# [Provided records]
>>>>

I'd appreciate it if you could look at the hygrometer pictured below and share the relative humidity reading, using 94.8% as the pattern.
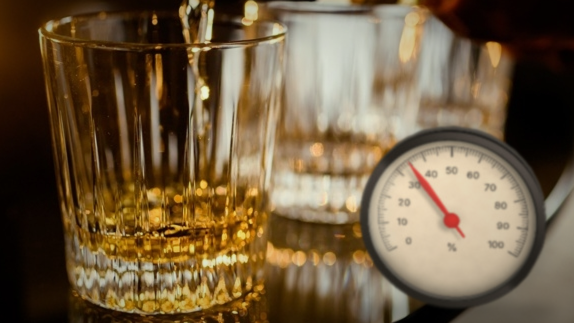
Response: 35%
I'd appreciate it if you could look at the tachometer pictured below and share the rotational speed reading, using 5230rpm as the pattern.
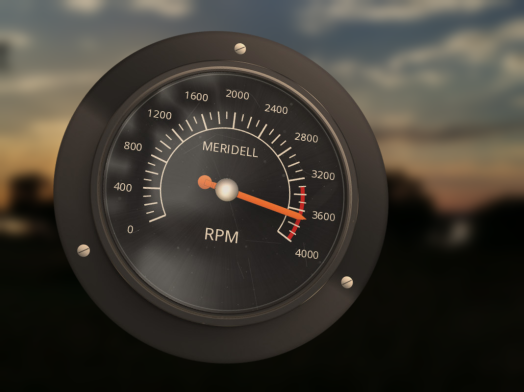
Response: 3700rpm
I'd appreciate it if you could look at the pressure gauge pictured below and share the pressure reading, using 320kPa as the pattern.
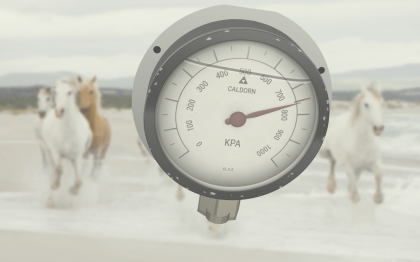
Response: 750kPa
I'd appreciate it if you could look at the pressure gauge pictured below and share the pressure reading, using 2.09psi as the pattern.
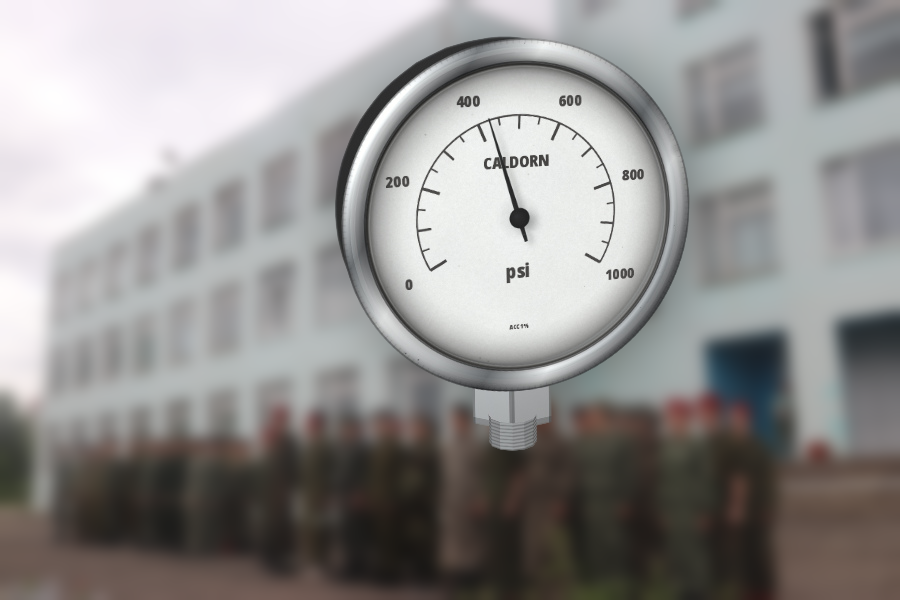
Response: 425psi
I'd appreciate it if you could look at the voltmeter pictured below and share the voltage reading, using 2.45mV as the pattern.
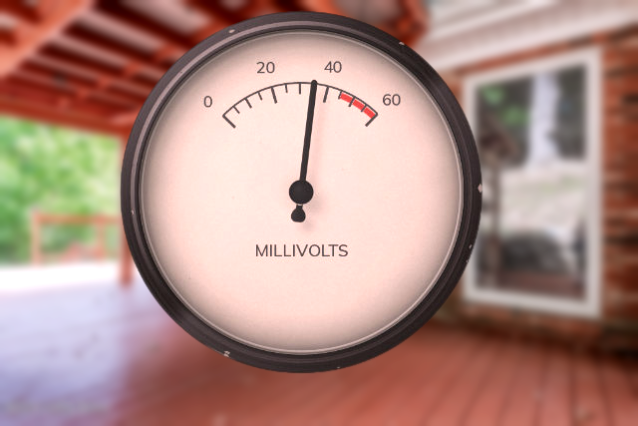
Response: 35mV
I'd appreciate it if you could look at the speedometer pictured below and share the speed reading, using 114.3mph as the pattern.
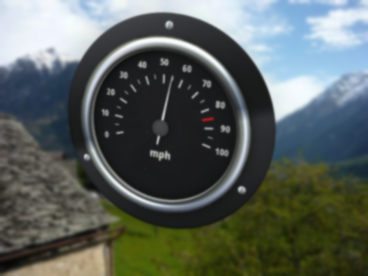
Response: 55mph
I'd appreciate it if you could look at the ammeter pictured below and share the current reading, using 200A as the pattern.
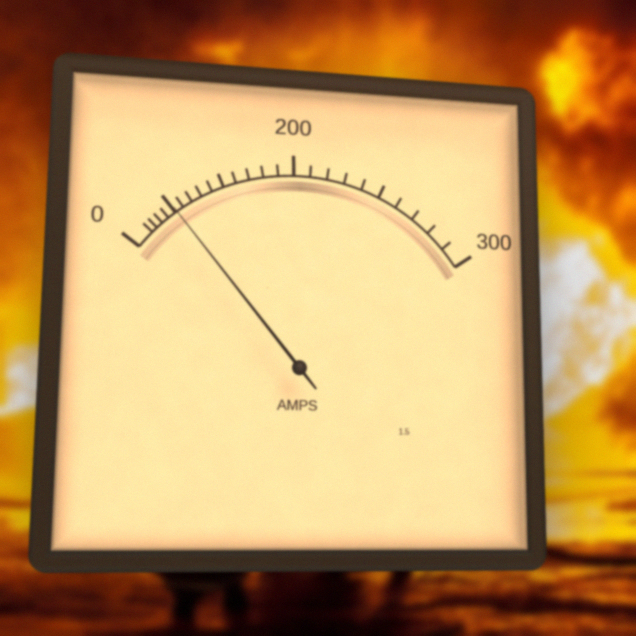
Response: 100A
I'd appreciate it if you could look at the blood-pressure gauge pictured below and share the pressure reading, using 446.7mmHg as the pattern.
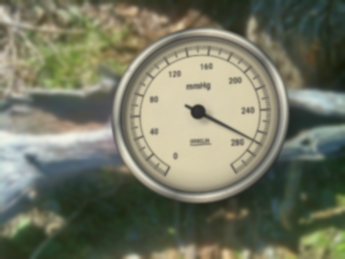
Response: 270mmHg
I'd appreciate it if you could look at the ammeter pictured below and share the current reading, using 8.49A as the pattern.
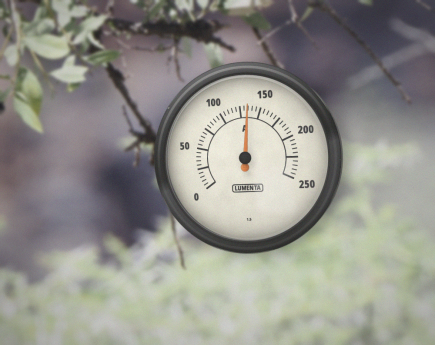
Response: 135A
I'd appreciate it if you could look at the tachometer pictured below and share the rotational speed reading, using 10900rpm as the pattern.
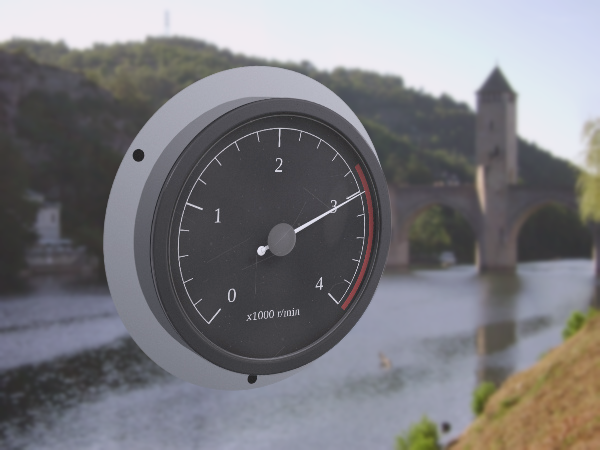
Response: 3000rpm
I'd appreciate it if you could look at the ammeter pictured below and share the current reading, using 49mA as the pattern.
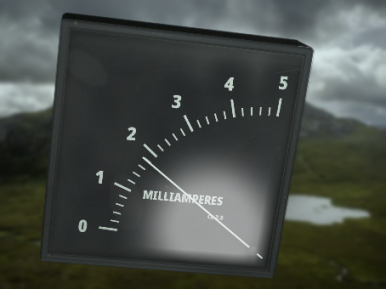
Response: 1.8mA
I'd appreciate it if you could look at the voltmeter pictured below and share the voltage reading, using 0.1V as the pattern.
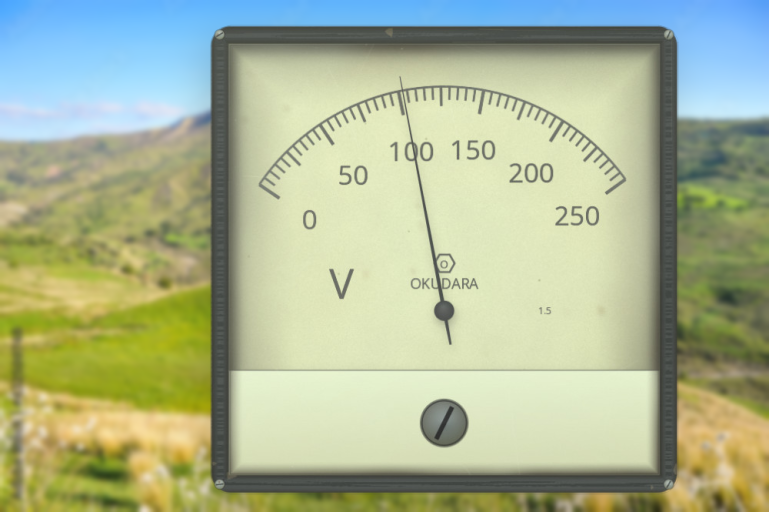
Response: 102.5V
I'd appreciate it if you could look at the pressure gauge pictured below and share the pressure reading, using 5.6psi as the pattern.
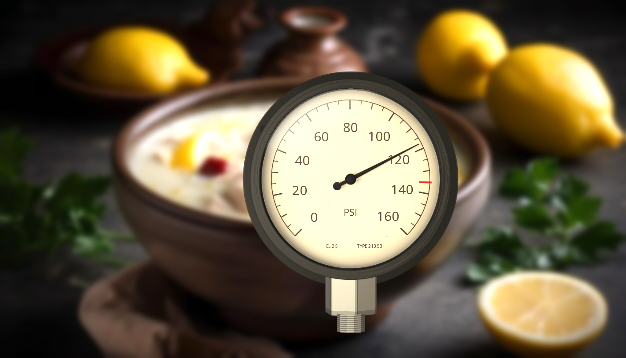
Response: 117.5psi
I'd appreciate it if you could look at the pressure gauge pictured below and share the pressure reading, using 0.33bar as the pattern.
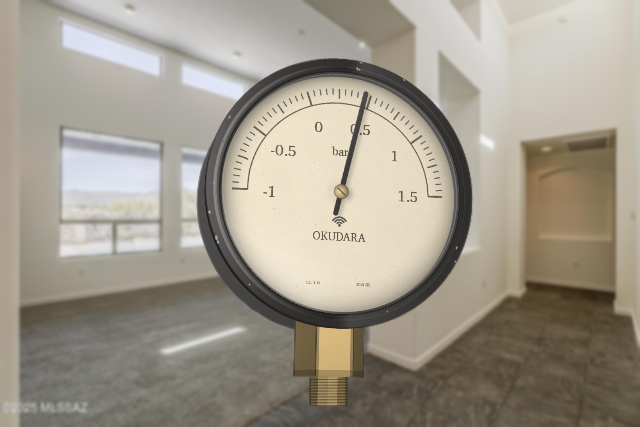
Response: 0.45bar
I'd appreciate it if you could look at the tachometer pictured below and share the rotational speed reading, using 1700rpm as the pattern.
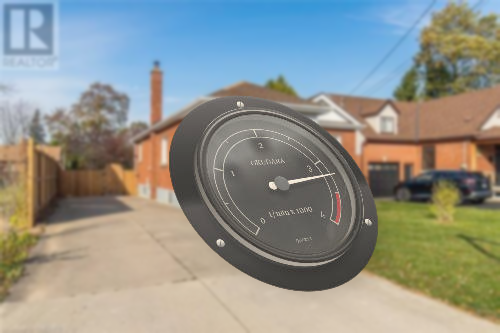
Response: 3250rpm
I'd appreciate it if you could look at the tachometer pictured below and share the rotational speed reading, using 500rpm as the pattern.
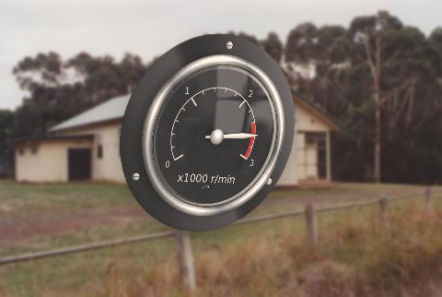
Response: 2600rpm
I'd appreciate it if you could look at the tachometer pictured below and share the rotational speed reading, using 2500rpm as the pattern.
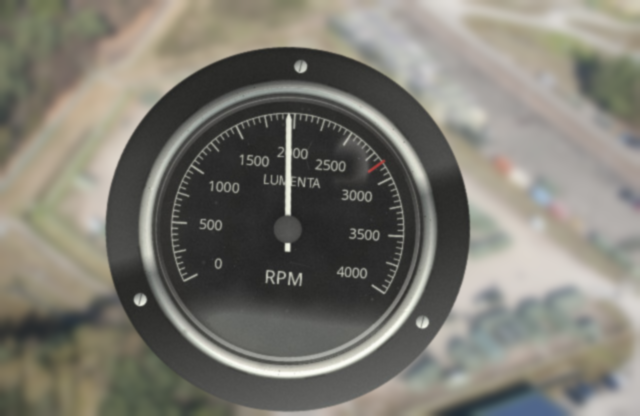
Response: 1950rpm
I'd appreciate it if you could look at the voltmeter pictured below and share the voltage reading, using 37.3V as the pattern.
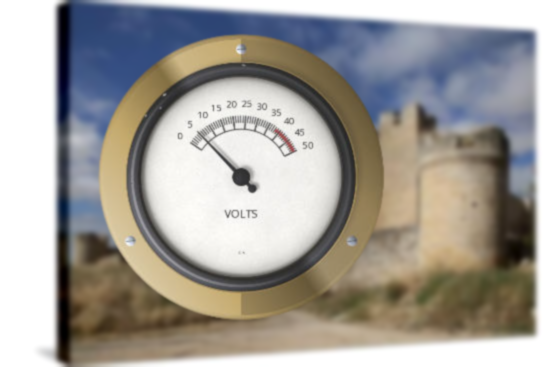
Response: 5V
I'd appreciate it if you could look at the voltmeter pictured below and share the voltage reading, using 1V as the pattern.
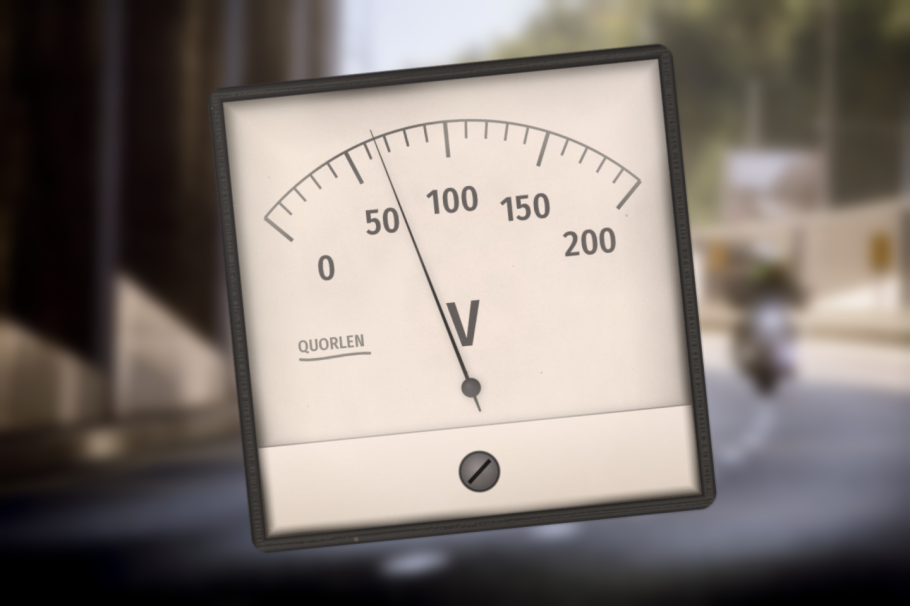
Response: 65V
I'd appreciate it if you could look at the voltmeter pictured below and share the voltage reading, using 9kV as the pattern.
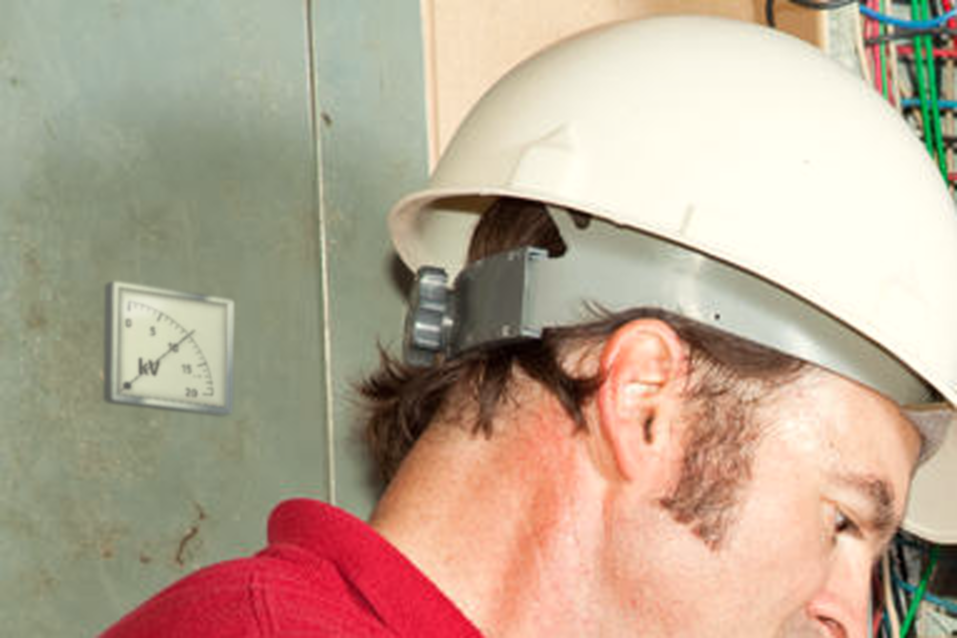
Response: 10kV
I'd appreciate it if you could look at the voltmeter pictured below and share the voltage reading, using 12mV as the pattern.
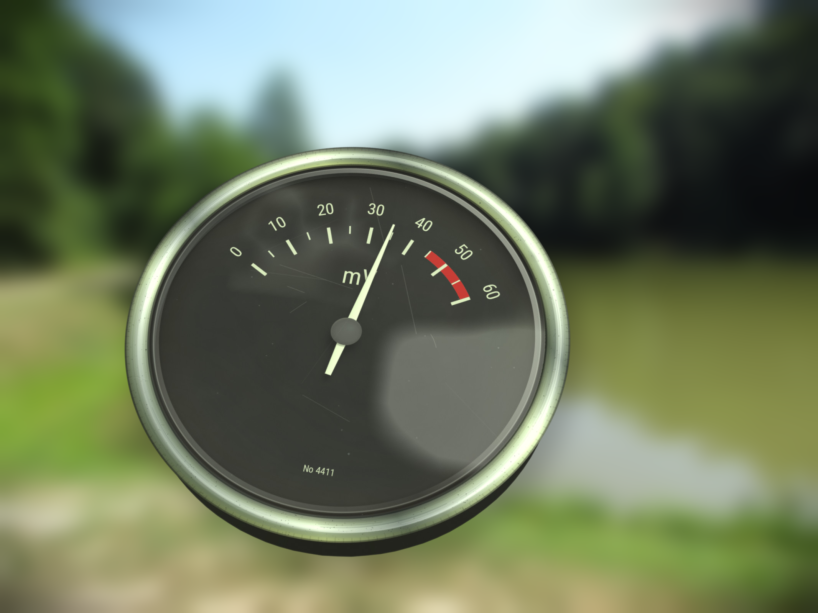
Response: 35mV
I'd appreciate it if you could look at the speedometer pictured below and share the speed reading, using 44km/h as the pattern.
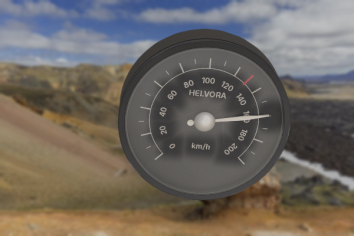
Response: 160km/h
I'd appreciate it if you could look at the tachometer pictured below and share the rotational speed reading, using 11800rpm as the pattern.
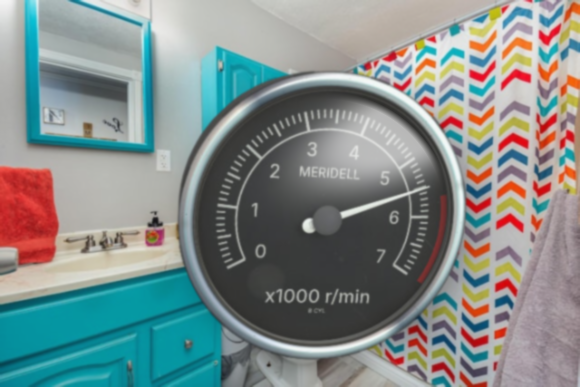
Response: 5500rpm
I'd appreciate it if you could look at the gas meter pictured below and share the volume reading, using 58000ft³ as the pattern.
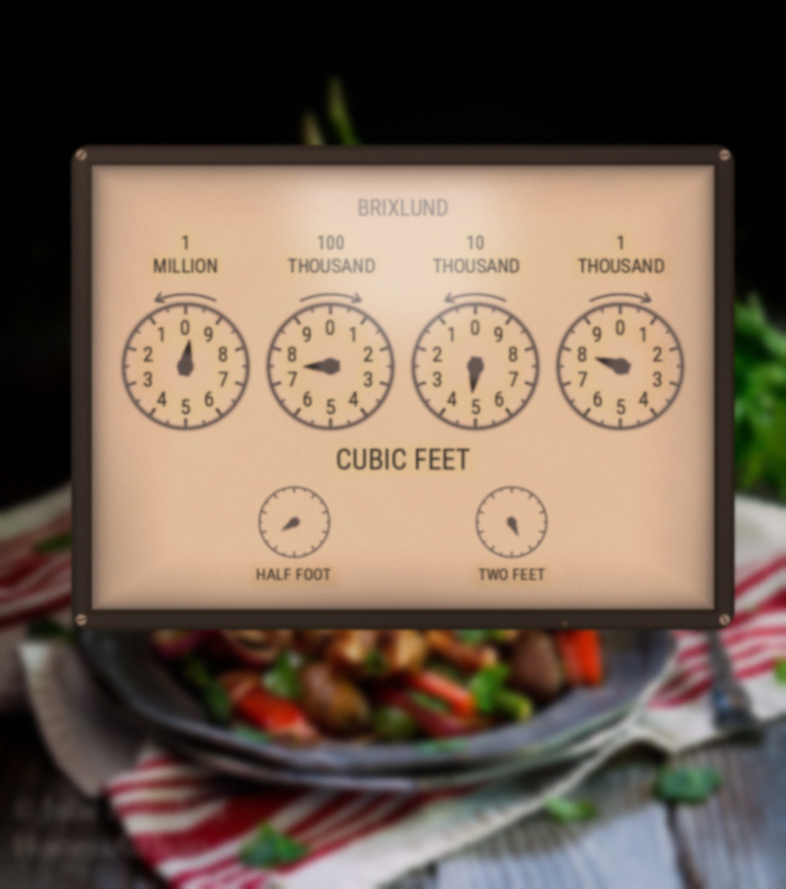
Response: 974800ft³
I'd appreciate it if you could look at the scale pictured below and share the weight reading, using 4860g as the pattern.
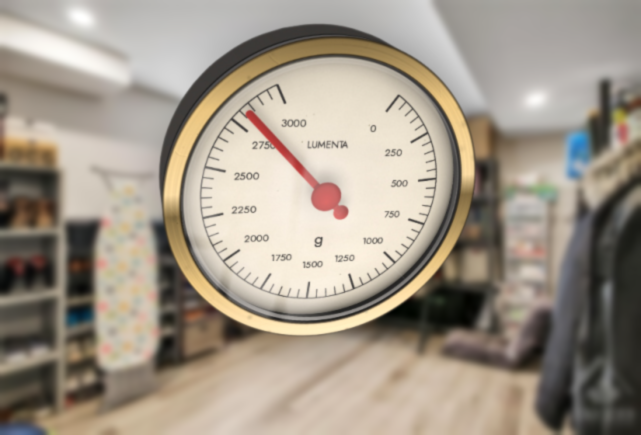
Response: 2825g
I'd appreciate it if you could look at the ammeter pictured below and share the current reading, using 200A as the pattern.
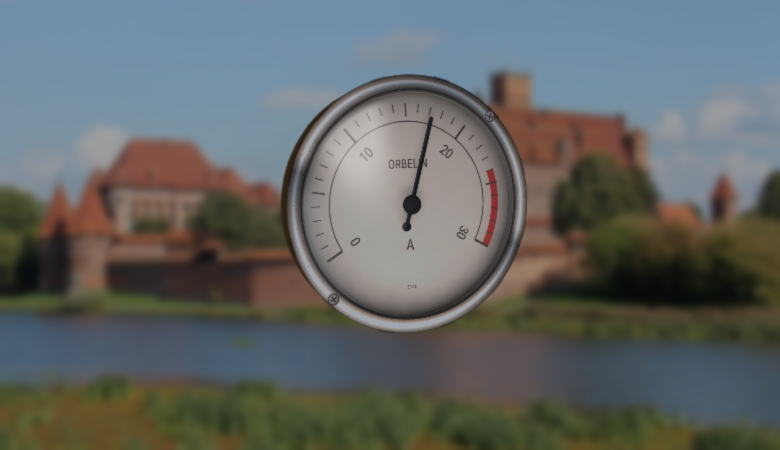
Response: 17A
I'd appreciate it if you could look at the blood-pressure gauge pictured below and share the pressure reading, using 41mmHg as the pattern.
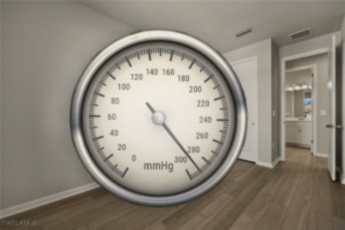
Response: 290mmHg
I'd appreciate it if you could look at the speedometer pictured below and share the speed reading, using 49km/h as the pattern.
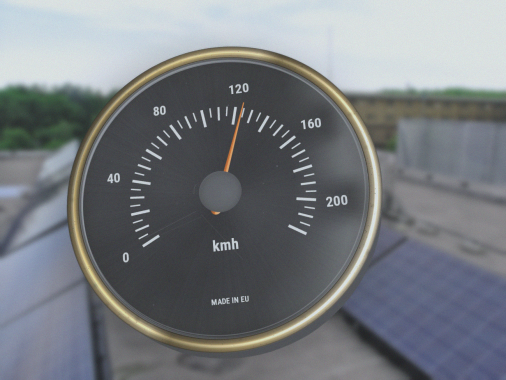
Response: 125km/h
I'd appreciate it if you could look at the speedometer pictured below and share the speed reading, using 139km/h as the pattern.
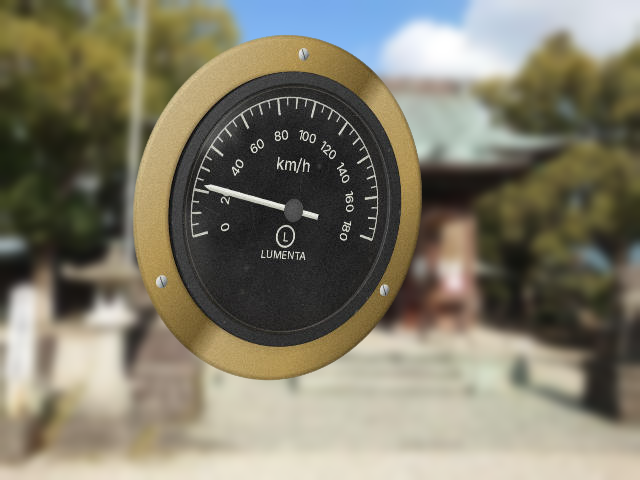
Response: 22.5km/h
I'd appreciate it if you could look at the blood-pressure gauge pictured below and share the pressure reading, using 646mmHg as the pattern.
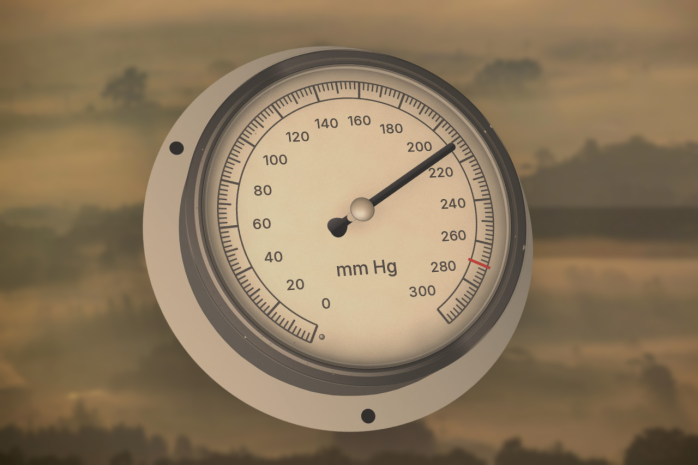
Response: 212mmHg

<<<<

# [Instructions to follow]
Copy the material above word for word, starting at the line that contains "5.6psi as the pattern." and stopping after the line that contains "Response: 974800ft³". Leave the pictures out of your copy.

# [Reply to the task]
I'd appreciate it if you could look at the pressure gauge pictured below and share the pressure reading, using 5.6psi as the pattern.
Response: 117.5psi
I'd appreciate it if you could look at the pressure gauge pictured below and share the pressure reading, using 0.33bar as the pattern.
Response: 0.45bar
I'd appreciate it if you could look at the tachometer pictured below and share the rotational speed reading, using 1700rpm as the pattern.
Response: 3250rpm
I'd appreciate it if you could look at the tachometer pictured below and share the rotational speed reading, using 500rpm as the pattern.
Response: 2600rpm
I'd appreciate it if you could look at the tachometer pictured below and share the rotational speed reading, using 2500rpm as the pattern.
Response: 1950rpm
I'd appreciate it if you could look at the voltmeter pictured below and share the voltage reading, using 37.3V as the pattern.
Response: 5V
I'd appreciate it if you could look at the voltmeter pictured below and share the voltage reading, using 1V as the pattern.
Response: 65V
I'd appreciate it if you could look at the voltmeter pictured below and share the voltage reading, using 9kV as the pattern.
Response: 10kV
I'd appreciate it if you could look at the voltmeter pictured below and share the voltage reading, using 12mV as the pattern.
Response: 35mV
I'd appreciate it if you could look at the speedometer pictured below and share the speed reading, using 44km/h as the pattern.
Response: 160km/h
I'd appreciate it if you could look at the tachometer pictured below and share the rotational speed reading, using 11800rpm as the pattern.
Response: 5500rpm
I'd appreciate it if you could look at the gas meter pictured below and share the volume reading, using 58000ft³ as the pattern.
Response: 974800ft³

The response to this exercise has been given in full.